In questo quadro, lo sforzo esplicito verso la produzione di una cultura pan-nigeriana operato da un film come Igodo, così come da molti altri film del genere “epico”, può essere visto come il tentativo di costruire quella che si potrebbe definire come un’identità etnica nazionale. Nei film epici, infatti, troviamo villaggi che non sono mai esistiti e paesaggi che sono la commistione di immagini prese in location diverse, ai quattro angoli della Nigeria. Igodo ad esempio è stato girato in luoghi di tutto il sud della Nigeria dall’est all’ovest, dallo yorubaland all’igboland, fra Enugu, Anambra, Oshogbo e Abeokuta. E ancora troviamo, come accennato poco fa, abiti presumibilmente tradizionali, giustapposti a danze, canti o maquillages frutto della creazione arbitraria di un membro sottopagato dell’equipe di produzione. Ma questi aspetti tradizionali inventati oggi costituiscono uno degli elementi visuali distintivi di una "tradizione nigeriana" che si impone alle nuove generazioni grazie alla circolazione capillare dei film, e che arriva spesso a imporsi al di là dei confini del paese, partecipando alla creazione di un immaginario panafricano largamente sincretico e, per molti versi, esplicitamente artificiale. Per quanto artificiale, tuttavia, questo immaginario dispone di un’incontestabile forza proiettiva, capace di spingere il pubblico verso l’immaginazione quasi utopica di una Nigeria coesa al di là delle molteplici fratture culturali e politiche che ne frammentano il presente.



Testi citati

M. H. Brown, At the threshold of new political communities: Some notes on the history of Nollywood's epic genre, in “The Global South” vol. 7 - n.1, 2013, p. 72.
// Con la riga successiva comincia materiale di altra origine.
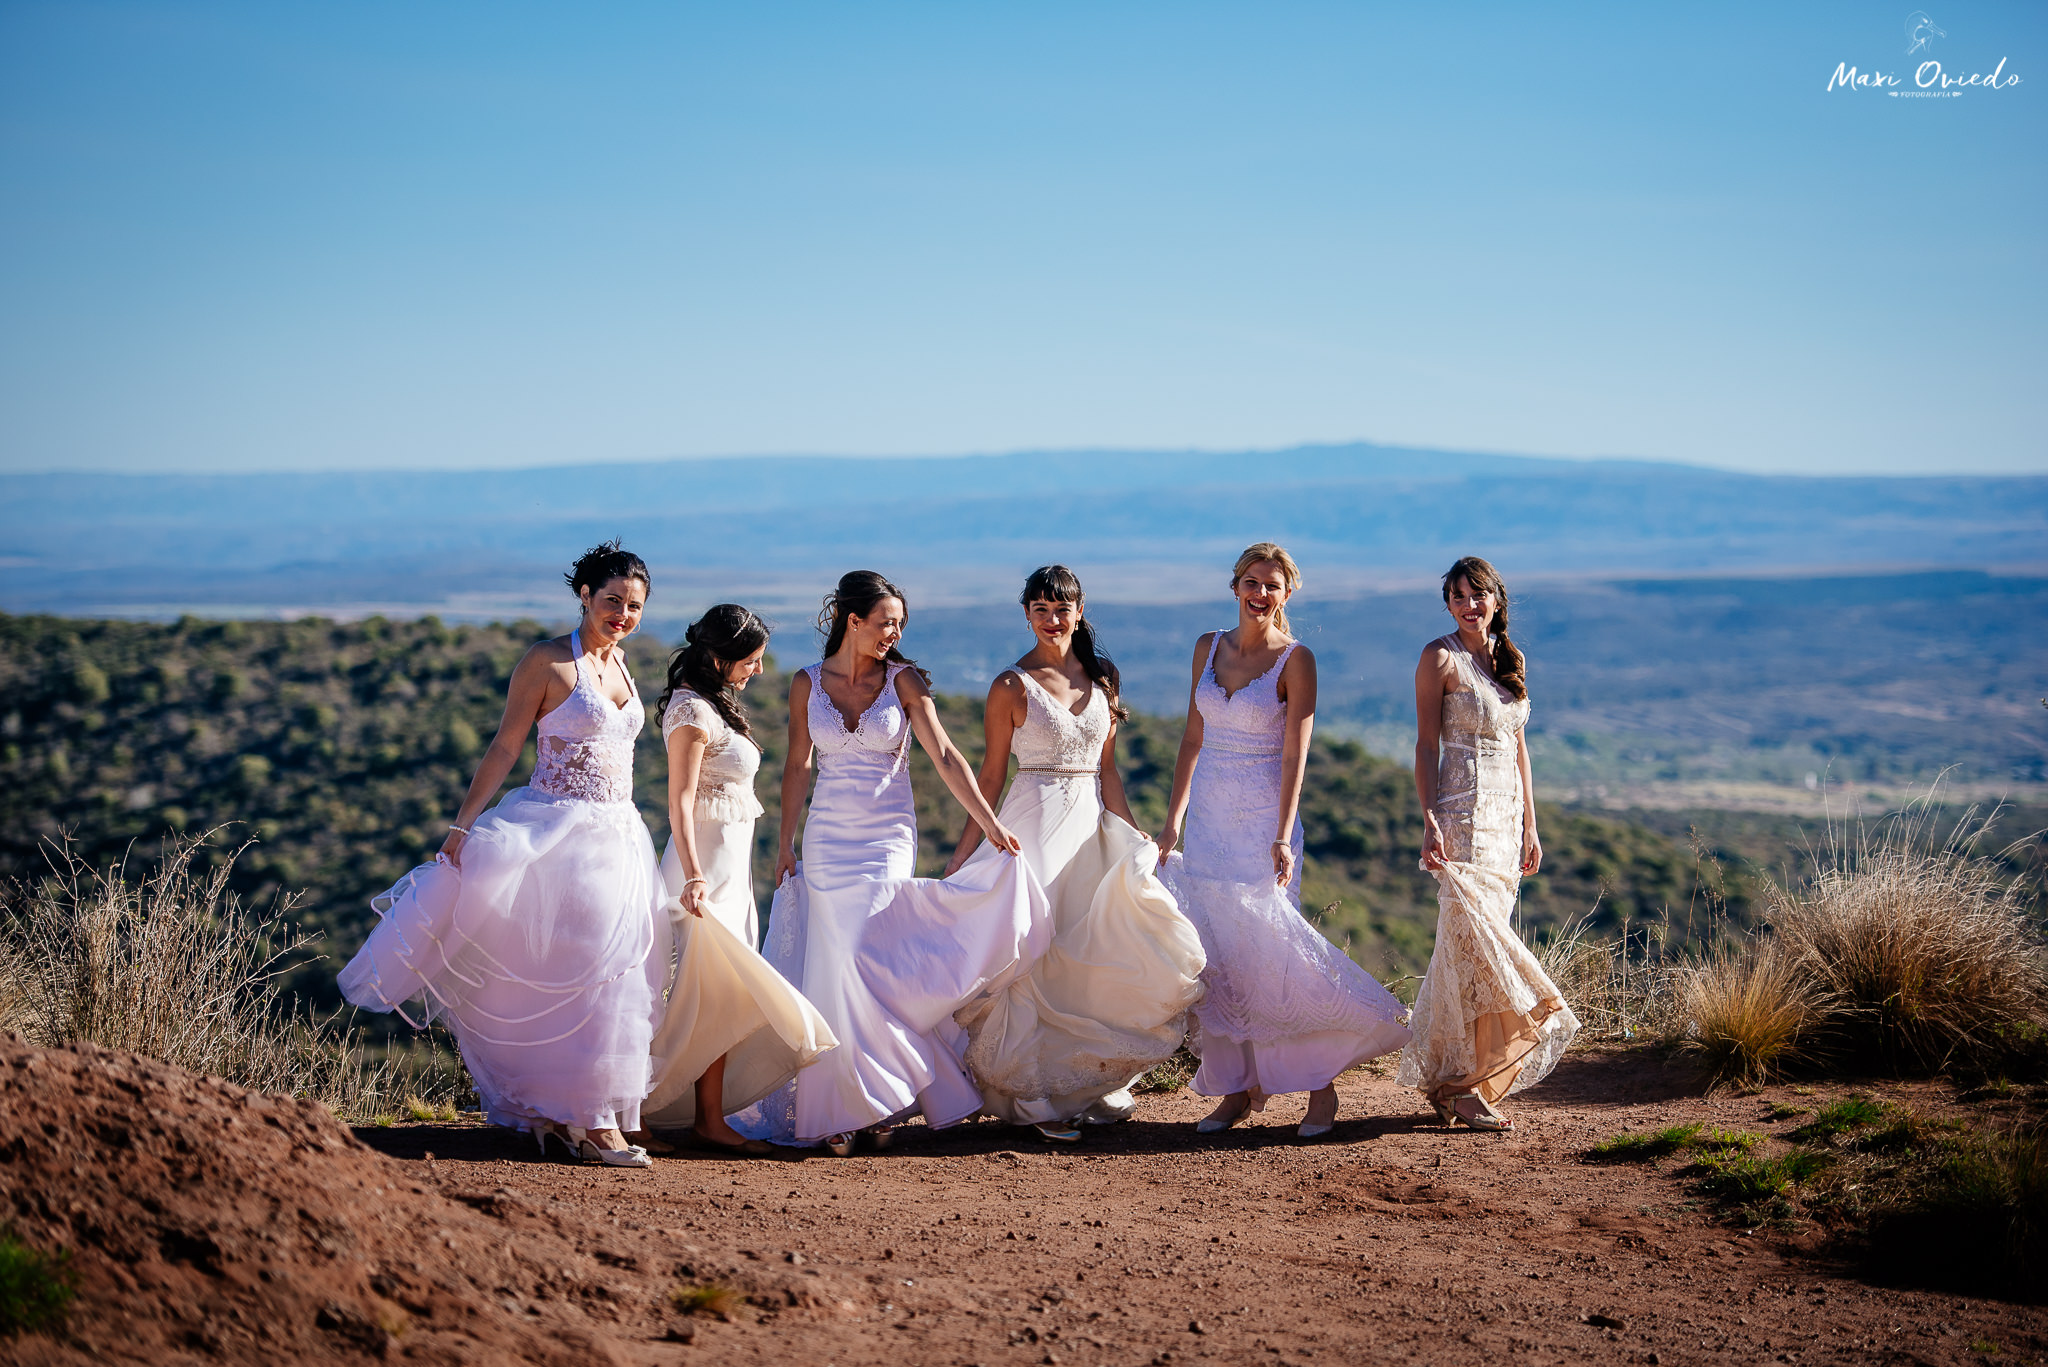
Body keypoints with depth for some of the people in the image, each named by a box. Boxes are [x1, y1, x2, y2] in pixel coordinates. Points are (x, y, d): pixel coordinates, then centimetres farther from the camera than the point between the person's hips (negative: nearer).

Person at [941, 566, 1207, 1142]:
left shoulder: (1101, 676, 10)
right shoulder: (1012, 686, -4)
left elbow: (1106, 767, 13)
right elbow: (990, 777, -2)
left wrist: (1130, 835, 5)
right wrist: (963, 855, -6)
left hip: (1092, 824, 5)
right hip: (1035, 826, -5)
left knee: (1091, 955, 5)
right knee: (1034, 951, -8)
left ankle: (1093, 1084, 16)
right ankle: (1036, 1098, -3)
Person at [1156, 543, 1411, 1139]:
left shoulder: (1295, 659, -7)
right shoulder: (1209, 648, 8)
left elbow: (1294, 754, -12)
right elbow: (1193, 739, 13)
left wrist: (1283, 837, -20)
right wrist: (1173, 818, 9)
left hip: (1263, 819, -5)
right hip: (1209, 817, 5)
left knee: (1268, 953, -9)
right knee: (1215, 953, 4)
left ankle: (1320, 1084, 4)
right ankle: (1238, 1087, 12)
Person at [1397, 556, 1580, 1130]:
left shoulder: (1510, 660, 14)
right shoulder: (1440, 658, -4)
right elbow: (1426, 745, -7)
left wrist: (1529, 827, 14)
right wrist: (1430, 821, -16)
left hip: (1506, 816, 6)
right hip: (1462, 814, -6)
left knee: (1469, 943, 6)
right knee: (1474, 938, -11)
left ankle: (1443, 1079, 11)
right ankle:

F. Shaka, Nollywood: Reconstructing the historic and socio-cultural context of the Nigerian video film industry. in “Supple Magazine” 11, 2011. http://www.supplemagazine.org/nollywoodreconstructing-the-historical-and-socio-cultural-contexts-of-the-nigerian-video-fi lm-industry.html

K. Barber, Authorship, copyright and quotation in oral and print spheres in early colonial Yorubaland, in Copyright Africa: How Intellectual Properties, Media and Markets Transform Immaterial Cultural Goods, a cura di Ute Röschenthaler e Mamadou Diawara, Sean Kingston ed, 2015, pp. 105-127.

J. Haynes, Nollywood: The creation of Nigerian film genres, Chicago University Press, 2016.